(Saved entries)
____
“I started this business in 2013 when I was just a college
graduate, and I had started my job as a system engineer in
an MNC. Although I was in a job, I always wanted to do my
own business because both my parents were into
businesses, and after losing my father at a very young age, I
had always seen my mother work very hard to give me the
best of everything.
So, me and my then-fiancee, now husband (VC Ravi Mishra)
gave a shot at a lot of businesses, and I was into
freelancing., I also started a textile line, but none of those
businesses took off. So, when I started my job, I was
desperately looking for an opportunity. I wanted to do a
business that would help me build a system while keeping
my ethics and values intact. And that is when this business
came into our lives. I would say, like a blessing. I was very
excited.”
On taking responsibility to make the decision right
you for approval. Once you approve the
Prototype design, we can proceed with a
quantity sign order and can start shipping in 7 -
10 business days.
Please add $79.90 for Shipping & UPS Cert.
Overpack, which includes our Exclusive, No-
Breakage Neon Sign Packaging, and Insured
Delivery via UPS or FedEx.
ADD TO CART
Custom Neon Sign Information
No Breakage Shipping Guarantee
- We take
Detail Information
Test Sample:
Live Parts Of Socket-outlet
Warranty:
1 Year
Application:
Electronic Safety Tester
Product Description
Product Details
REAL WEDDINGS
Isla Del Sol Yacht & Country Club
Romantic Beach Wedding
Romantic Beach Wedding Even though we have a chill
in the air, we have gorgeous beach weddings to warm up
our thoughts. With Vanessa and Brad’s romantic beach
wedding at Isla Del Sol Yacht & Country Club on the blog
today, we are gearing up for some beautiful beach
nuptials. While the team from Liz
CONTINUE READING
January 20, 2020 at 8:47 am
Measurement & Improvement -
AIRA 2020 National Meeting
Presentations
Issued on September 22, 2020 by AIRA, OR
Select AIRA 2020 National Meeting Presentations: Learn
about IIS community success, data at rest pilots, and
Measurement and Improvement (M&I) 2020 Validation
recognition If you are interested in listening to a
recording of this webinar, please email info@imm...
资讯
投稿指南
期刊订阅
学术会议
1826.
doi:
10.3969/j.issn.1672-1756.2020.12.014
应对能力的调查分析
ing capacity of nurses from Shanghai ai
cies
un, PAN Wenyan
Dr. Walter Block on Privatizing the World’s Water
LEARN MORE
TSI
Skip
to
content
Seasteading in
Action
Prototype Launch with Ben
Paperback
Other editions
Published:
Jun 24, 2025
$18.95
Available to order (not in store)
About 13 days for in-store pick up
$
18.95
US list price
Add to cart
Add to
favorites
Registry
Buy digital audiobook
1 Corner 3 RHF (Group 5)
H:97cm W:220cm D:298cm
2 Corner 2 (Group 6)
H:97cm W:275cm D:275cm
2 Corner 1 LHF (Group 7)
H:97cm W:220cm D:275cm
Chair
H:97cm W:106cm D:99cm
____
**REQUIRED ACTION**
Please select every line in the saved entries above that contains the word "Presentations", and copy each of those lines.

**ANSWER SECTION**
Presentations
Select AIRA 2020 National Meeting Presentations: Learn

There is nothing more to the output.